Coupled Wasserstein Gradient Flows for Min-Max and Cooperative Games
Lauren Conger, Franca Hoffmann, Eric Mazumdar, Lillian J. Ratliff
TL;DR
We address the problem of modeling two-player interactions over distributions via coupled Wasserstein gradient flows, formulating min-max and cooperative two-species PDEs that evolve in Wasserstein-2 space. The authors establish rigorous guarantees for existence and uniqueness of steady states and Nash equilibria, plus exponential convergence to these equilibria under displacement convexity/concavity, via an HWI-type inequality and a Danskin-type Gamma-convergence approach. They extend the theory to timescale-separated regimes in ML-driven distribution shift, providing explicit rates and a practical interpretation for how algorithmic updates interact with strategic populations. Numerical experiments on real data (Colombia census, loan applications) and performative prediction demonstrate distribution-level effects and the necessity of modeling intra-population interactions beyond mere moments.

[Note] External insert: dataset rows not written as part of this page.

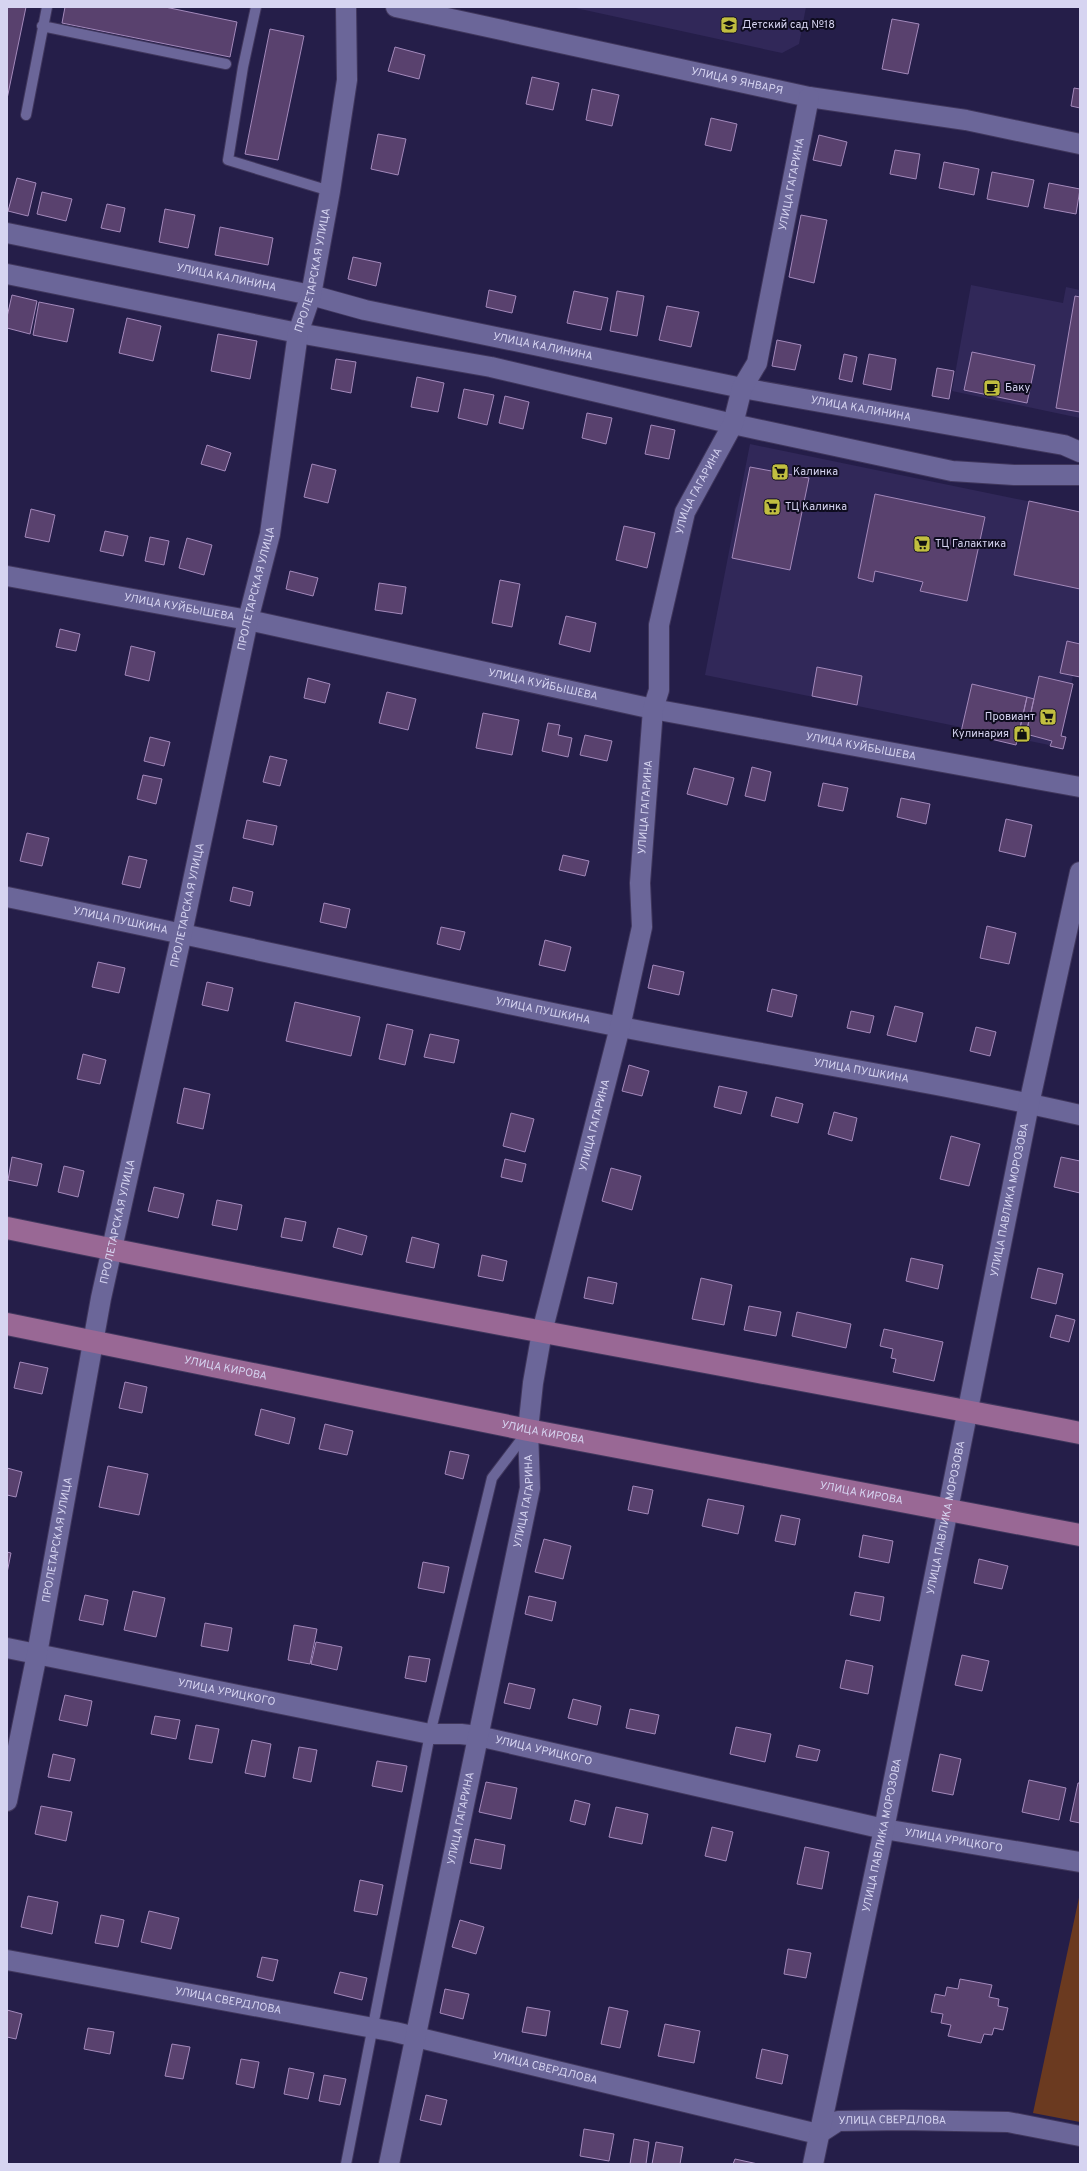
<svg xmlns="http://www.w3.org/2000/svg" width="1087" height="2171" font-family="Overpass,sans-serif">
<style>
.built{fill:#312859}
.green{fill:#6b3a20}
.building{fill:#59416e;stroke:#a389bb}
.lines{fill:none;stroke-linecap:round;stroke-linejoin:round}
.lane-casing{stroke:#40375d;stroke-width:12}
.street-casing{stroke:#40375d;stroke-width:22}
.primary-casing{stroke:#40375d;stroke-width:24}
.lane{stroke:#6b6699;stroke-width:10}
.street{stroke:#6b6699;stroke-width:20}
.primary{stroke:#996895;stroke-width:22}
.labels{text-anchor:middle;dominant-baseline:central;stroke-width:4;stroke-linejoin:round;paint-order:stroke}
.poi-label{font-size:11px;fill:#d6d4f1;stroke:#0e0c1f;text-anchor:start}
.street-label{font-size:11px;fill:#d6d4f1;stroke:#0e0c1f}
</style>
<rect width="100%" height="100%" fill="#251e49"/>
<!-- built -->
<path class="built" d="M571,7H806L799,44L782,53Z
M971,285L1063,303L1066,287L1080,290V418L952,391Z
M750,444L1080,512V640L1059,747L705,675Z"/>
<!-- green -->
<path class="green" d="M1080,1893V2122L1033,2113Z"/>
<!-- building -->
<path class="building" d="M7,7H26L7,99Z
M65,7H165L237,22L230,57L62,23Z
M892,19L919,24L908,74L882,69Z
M270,29L304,36L278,160L245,154Z
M395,47L425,55L419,79L388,71Z
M532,77L559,83L553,110L526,104Z
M1074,88L1080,89V108L1071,106Z
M592,89L619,95L612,126L586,120Z
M711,118L737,124L731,151L705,145Z
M378,134L406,139L398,175L371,169Z
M819,135L847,142L841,166L813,160Z
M895,150L920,154L916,179L890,174Z
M944,162L979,169L974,195L939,188Z
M992,172L1034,180L1028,207L987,199Z
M17,178L36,183L28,216L8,211Z
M1049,183L1080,189L1076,214L1044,208Z
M42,192L72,199L66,221L37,214Z
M107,204L125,208L120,232L101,228Z
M165,209L195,215L188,248L159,242Z
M801,215L827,220L814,283L789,277Z
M220,227L273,238L268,265L215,255Z
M353,257L381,263L376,286L348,279Z
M489,290L516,296L512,313L486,307Z
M574,291L608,298L601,330L567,323Z
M617,291L644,296L637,336L610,331Z
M12,295L37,301L30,334L7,328V317Z
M1075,296L1080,297V412L1056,408Z
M39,302L74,309L67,342L33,335Z
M667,306L699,312L691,347L659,340Z
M127,318L161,326L153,361L119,353Z
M218,334L257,341L250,379L211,371Z
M777,340L801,345L795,370L772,366Z
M972,352L1035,365L1027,403L964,390Z
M844,354L857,357L852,382L839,379Z
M869,354L896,359L891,390L863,384Z
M336,359L356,362L351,393L331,389Z
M937,368L954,371L949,399L932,396Z
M417,377L444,383L438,412L411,407Z
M464,389L494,395L487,425L458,418Z
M505,396L529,402L523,429L499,423Z
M587,413L612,418L606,444L582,438Z
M651,425L675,430L669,459L645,454Z
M207,445L231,453L225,471L201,464Z
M312,464L336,470L328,503L304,497Z
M750,467L809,478L790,570L732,558Z
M875,494L985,517L967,601L920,591L923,582L875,571L873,582L858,578Z
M1029,501L1080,512V589L1014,575Z
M31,509L55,515L49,542L25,537Z
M624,526L655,533L647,568L616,560Z
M105,531L128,536L123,556L100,551Z
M150,537L169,541L164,565L145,561Z
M187,538L212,545L204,575L179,568Z
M290,571L318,578L313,596L286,589Z
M500,580L520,584L512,627L492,623Z
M379,583L406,587L402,614L375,610Z
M566,616L596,623L590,652L559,644Z
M60,629L80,634L76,651L56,647Z
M1067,641L1080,644V677L1060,673Z
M131,646L155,652L149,681L125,675Z
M817,667L862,676L857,705L812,696Z
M1039,676L1073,684L1061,736L1066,737L1063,749L1050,746L1052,741L1026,734Z
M308,678L330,684L325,703L304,698Z
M972,684L1027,697L1016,745L961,732Z
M387,692L416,699L408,730L379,723Z
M1027,697L1034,699L1026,734L1019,733Z
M483,713L519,720L512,755L476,748Z
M548,723L560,725L558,735L572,738L568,757L542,751Z
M585,735L612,741L607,761L580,755Z
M150,737L170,742L164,766L144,761Z
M270,756L287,760L280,786L263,782Z
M752,767L771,772L765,801L745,796Z
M694,768L734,778L727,805L687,794Z
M143,775L162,779L156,804L137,799Z
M823,783L848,788L843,811L818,806Z
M901,798L930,804L926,824L897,817Z
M1006,819L1032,825L1025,857L999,851Z
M247,820L277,826L273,845L243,838Z
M27,833L49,838L42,866L20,861Z
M563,855L589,861L585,876L559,870Z
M129,856L147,860L140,888L122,884Z
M233,887L253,892L250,906L230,901Z
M324,903L350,909L346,928L320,922Z
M987,926L1016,933L1009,964L980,958Z
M441,927L465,932L460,950L437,944Z
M545,940L571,947L565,971L539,965Z
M98,962L125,968L119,993L92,987Z
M653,965L684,972L679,995L648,988Z
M207,982L233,988L228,1011L202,1005Z
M772,989L797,995L792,1017L767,1011Z
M295,1002L360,1017L351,1056L286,1041Z
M895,1006L923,1013L916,1042L887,1035Z
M851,1011L874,1016L870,1033L847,1028Z
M387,1024L413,1030L405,1065L379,1059Z
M976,1027L996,1032L990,1056L970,1051Z
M430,1034L459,1040L454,1063L424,1057Z
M83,1054L106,1060L100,1084L77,1079Z
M629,1065L649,1071L642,1096L622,1091Z
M719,1086L747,1092L741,1114L714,1107Z
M184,1088L210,1094L203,1129L177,1123Z
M776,1097L803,1104L798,1123L771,1116Z
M834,1112L857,1118L852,1141L828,1134Z
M511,1113L534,1119L525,1152L503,1146Z
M951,1136L980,1144L969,1186L940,1179Z
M12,1157L42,1164L37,1186L8,1180Z
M1061,1157L1080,1161V1193L1054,1187Z
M505,1159L526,1164L522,1182L501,1177Z
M64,1166L84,1171L78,1197L58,1192Z
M611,1168L641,1176L632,1210L602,1201Z
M154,1187L184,1194L178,1218L148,1211Z
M217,1200L242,1205L237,1230L212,1225Z
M285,1218L306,1222L302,1241L281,1237Z
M338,1228L367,1236L362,1255L333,1247Z
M412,1237L439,1244L434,1268L406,1262Z
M482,1255L507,1261L503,1281L478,1276Z
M911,1258L943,1265L938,1289L906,1281Z
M1038,1268L1063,1274L1056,1304L1031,1298Z
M588,1277L617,1283L613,1304L584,1298Z
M701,1278L732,1285L724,1325L692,1319Z
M749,1306L781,1312L776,1336L744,1330Z
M797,1312L851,1324L846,1348L792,1336Z
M1056,1315L1075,1320L1069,1342L1050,1337Z
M884,1329L943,1342L934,1381L893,1372L896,1359L891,1358L893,1349L880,1346Z
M20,1362L48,1368L42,1394L14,1388Z
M125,1382L147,1387L142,1413L119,1408Z
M261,1409L295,1418L289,1444L255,1435Z
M325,1424L353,1431L347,1455L319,1449Z
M450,1451L469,1455L463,1479L445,1474Z
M108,1466L148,1474L139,1515L99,1507Z
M7,1468L22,1472L16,1497L7,1495Z
M633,1486L653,1490L648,1514L628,1510Z
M708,1499L744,1506L738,1534L702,1526Z
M781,1515L800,1519L795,1545L775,1541Z
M863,1535L893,1541L889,1563L859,1557Z
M544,1539L571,1546L563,1579L535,1572Z
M7,1552L11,1553L7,1573Z
M979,1559L1008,1566L1002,1589L974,1583Z
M423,1562L449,1567L444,1593L418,1588Z
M133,1591L165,1598L156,1637L124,1630Z
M855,1592L884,1597L880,1621L850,1615Z
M85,1595L108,1600L103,1625L79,1620Z
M529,1596L556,1602L552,1621L525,1614Z
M205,1623L232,1628L228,1651L201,1646Z
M294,1625L317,1629L310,1664L288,1660Z
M316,1642L342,1647L337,1670L311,1664Z
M962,1655L989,1661L982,1691L955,1685Z
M409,1656L430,1659L426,1682L405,1678Z
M846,1660L873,1666L868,1694L840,1688Z
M509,1683L535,1689L530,1709L504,1703Z
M65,1695L92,1701L87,1726L59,1720Z
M573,1699L601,1706L597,1725L568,1718Z
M630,1709L659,1715L655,1734L626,1728Z
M155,1716L180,1720L176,1739L151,1734Z
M196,1725L219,1729L212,1763L189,1759Z
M736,1727L771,1734L765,1762L730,1754Z
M252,1740L271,1744L265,1777L245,1773Z
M799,1745L820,1750L817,1761L796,1757Z
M299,1747L317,1750L311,1782L293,1778Z
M53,1754L75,1759L70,1781L48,1777Z
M940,1754L961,1759L953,1795L932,1791Z
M377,1761L407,1766L402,1792L372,1786Z
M1029,1780L1066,1788L1059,1820L1022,1812Z
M486,1782L517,1788L511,1819L479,1812Z
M1078,1783H1080V1823L1070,1821Z
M575,1800L590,1804L585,1825L570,1821Z
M41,1806L72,1812L66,1841L35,1834Z
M616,1807L648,1814L642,1844L609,1837Z
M712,1827L733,1832L726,1861L705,1856Z
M475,1839L505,1845L501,1869L470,1863Z
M805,1847L829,1852L822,1889L797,1884Z
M360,1880L383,1885L377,1915L354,1911Z
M28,1896L58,1902L52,1934L21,1927Z
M149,1911L179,1918L171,1949L141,1942Z
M101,1915L124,1920L118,1947L95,1943Z
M460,1920L484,1927L476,1954L452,1947Z
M788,1949L811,1953L806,1978L784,1974Z
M262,1957L278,1960L273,1981L257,1977Z
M340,1972L367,1978L362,2000L334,1993Z
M960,1979L992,1985L989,1997L999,1999L998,2006L1008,2008L1003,2030L994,2028L992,2035L984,2034L981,2043L948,2036L951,2025L941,2023L943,2014L931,2012L935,1994L945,1996L947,1987L958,1989Z
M445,1989L469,1994L463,2019L440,2013Z
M527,2007L550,2011L546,2036L522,2032Z
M609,2007L628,2011L620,2048L601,2044Z
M7,2010L22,2014L16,2039L7,2037Z
M665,2024L700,2031L694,2063L658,2056Z
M88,2028L114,2032L110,2054L84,2049Z
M172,2044L190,2047L183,2079L165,2076Z
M762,2049L788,2055L782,2084L756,2078Z
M241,2059L259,2062L254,2088L236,2084Z
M289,2068L314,2073L308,2099L284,2094Z
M324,2075L346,2079L340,2105L319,2101Z
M426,2095L447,2100L441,2125L420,2120Z
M584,2129L614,2134L609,2161L580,2156Z
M634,2139L649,2142L646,2164H630Z
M656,2142L683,2147L680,2164H652Z
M735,2159L758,2164H733Z"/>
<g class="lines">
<!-- lane casing -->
<g class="lane-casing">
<path id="lane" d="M256,7L243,67L228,160L330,191
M42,26L226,64
M26,115L47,7
M346,2164L430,1734L492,1478L527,1432"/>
</g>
<!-- street casing -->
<g class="street-casing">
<g id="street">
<path id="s1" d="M396,7L809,97L966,120L1080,144"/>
<path id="s2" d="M7,233L311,295L365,310L742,388L1064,445L1080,452"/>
<path d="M7,274L298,333L491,367L733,424L952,471L1014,475H1080"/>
<path id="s3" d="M7,576L248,620L653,709L1080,787"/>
<path id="s4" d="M7,897C212,939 416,986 621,1027C774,1057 928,1080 1080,1115"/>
<path id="s5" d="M7,1648L430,1734H461L478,1736L884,1829L1080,1862"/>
<path id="s6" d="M7,1801L37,1654L101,1298L182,933L248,620L270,534L298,333L311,295L330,191L347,80L346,7"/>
<path id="s7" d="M7,1960L395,2032L818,2134L838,2121L903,2120L1008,2122L1080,2136"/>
<path id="s8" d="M389,2164L530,1488L528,1430L533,1383L542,1332L620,1027L642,927L640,883L653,709L659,690V625L685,512L733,424L742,388L757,363L809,97"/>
<path id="s9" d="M813,2164L884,1829L1029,1104L1080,872"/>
</g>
</g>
<!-- primary casing -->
<g class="primary-casing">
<g id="primary">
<path d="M7,1228C364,1302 723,1363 1080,1433"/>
<path id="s10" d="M7,1324L528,1430L1080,1535"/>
</g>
</g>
<!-- lane -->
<use href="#lane" class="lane"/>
<!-- street -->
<use href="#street" class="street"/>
<!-- primary -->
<use href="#primary" class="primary"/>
</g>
<!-- icons -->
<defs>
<g id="school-square" transform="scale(0.9)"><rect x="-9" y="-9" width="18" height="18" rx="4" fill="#c1be40" stroke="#0e0c1f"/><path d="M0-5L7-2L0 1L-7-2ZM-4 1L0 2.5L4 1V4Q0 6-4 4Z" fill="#111"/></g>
<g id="cafe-square" transform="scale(0.9)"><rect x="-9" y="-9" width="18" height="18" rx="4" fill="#c1be40" stroke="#0e0c1f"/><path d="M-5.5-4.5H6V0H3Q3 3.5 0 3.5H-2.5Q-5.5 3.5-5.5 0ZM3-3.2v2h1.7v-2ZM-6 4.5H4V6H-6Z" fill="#111"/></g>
<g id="supermarket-square" transform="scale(0.9)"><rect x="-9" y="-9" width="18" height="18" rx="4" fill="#c1be40" stroke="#0e0c1f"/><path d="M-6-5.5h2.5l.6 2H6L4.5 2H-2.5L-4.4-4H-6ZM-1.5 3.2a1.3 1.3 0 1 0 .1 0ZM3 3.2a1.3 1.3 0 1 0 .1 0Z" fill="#111"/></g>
<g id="shop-square" transform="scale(0.9)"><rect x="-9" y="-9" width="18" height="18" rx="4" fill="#c1be40" stroke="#0e0c1f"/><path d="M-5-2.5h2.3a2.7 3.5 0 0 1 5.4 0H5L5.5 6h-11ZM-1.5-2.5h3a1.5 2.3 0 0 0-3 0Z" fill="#111"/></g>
</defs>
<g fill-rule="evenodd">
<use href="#school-square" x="729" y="25"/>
<use href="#cafe-square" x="992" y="388"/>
<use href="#supermarket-square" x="780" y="472"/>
<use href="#supermarket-square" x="772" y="507"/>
<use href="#supermarket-square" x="922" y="544"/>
<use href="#supermarket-square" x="1048" y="717"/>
<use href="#shop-square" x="1022" y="734"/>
</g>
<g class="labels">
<!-- poi labels -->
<g class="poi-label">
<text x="742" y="25">Детский сад №18</text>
<text x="1005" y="388">Баку</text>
<text x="793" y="472">Калинка</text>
<text x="785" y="507">ТЦ Калинка</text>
<text x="935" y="544">ТЦ Галактика</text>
<text x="1035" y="717" text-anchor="end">Провиант</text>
<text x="1009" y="734" text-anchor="end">Кулинария</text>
</g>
<!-- street labels -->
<g class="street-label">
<text stroke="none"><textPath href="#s1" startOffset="349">УЛИЦА 9 ЯНВАРЯ</textPath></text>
<text stroke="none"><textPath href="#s8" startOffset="2033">УЛИЦА ГАГАРИНА</textPath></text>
<text stroke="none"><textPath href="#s6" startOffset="1562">ПРОЛЕТАРСКАЯ УЛИЦА</textPath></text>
<text stroke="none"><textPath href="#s2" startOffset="224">УЛИЦА КАЛИНИНА</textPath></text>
<text stroke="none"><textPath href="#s2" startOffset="548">УЛИЦА КАЛИНИНА</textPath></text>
<text stroke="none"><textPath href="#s2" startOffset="872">УЛИЦА КАЛИНИНА</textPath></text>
<text stroke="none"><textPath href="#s8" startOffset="1709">УЛИЦА ГАГАРИНА</textPath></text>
<text stroke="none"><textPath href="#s6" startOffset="1238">ПРОЛЕТАРСКАЯ УЛИЦА</textPath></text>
<text stroke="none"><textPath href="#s3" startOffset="175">УЛИЦА КУЙБЫШЕВА</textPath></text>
<text stroke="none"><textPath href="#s3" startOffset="547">УЛИЦА КУЙБЫШЕВА</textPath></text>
<text stroke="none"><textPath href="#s3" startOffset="871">УЛИЦА КУЙБЫШЕВА</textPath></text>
<text stroke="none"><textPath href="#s8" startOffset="1385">УЛИЦА ГАГАРИНА</textPath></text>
<text stroke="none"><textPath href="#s6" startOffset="914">ПРОЛЕТАРСКАЯ УЛИЦА</textPath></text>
<text stroke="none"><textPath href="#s4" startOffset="116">УЛИЦА ПУШКИНА</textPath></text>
<text stroke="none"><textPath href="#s4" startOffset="548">УЛИЦА ПУШКИНА</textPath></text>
<text stroke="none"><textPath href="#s4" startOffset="872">УЛИЦА ПУШКИНА</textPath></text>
<text stroke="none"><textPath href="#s8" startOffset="1061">УЛИЦА ГАГАРИНА</textPath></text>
<text stroke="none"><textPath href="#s9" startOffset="984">УЛИЦА ПАВЛИКА МОРОЗОВА</textPath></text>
<text stroke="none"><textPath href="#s6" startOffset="590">ПРОЛЕТАРСКАЯ УЛИЦА</textPath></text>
<text stroke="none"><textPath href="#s10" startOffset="223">УЛИЦА КИРОВА</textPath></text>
<text stroke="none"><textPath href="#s10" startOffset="547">УЛИЦА КИРОВА</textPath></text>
<text stroke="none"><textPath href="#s10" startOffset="871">УЛИЦА КИРОВА</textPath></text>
<text stroke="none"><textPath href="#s8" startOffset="677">УЛИЦА ГАГАРИНА</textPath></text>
<text stroke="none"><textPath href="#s9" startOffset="660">УЛИЦА ПАВЛИКА МОРОЗОВА</textPath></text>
<text stroke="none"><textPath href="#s6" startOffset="266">ПРОЛЕТАРСКАЯ УЛИЦА</textPath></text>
<text stroke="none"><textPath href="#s5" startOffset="224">УЛИЦА УРИЦКОГО</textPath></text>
<text stroke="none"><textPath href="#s5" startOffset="547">УЛИЦА УРИЦКОГО</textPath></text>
<text stroke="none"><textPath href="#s8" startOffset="353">УЛИЦА ГАГАРИНА</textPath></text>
<text stroke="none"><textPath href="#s9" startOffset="336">УЛИЦА ПАВЛИКА МОРОЗОВА</textPath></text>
<text stroke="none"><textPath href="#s5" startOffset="967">УЛИЦА УРИЦКОГО</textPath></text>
<text stroke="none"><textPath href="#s7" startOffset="225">УЛИЦА СВЕРДЛОВА</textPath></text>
<text stroke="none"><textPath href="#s7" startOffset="549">УЛИЦА СВЕРДЛОВА</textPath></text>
<text stroke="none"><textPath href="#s7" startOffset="908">УЛИЦА СВЕРДЛОВА</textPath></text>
</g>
</g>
<!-- border -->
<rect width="1087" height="2171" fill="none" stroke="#d6d4f1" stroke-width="16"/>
</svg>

The results advance the understanding of infinite-dimensional game dynamics and offer a principled framework for analyzing distribution shift in ML systems with strategic agents.
Abstract
We propose a framework for two-player infinite-dimensional games with cooperative or competitive structure. These games take the form of coupled partial differential equations in which players optimize over a space of measures, driven by either a gradient descent or gradient descent-ascent in Wasserstein-2 space. We characterize the properties of the Nash equilibrium of the system, and relate it to the steady state of the dynamics. In the min-max setting, we show, under sufficient convexity conditions, that solutions converge exponentially fast and with explicit rate to the unique Nash equilibrium. Similar results are obtained for the cooperative setting. We apply this framework to distribution shift induced by interactions among a strategic population of agents and an algorithm, proving additional convergence results in the timescale-separated setting. We illustrate the performance of our model on (i) real data from an economics study on Colombia census data, (ii) feature modification in loan applications, and (iii) performative prediction. The numerical experiments demonstrate the importance of distribution-level, rather than moment-level, modeling.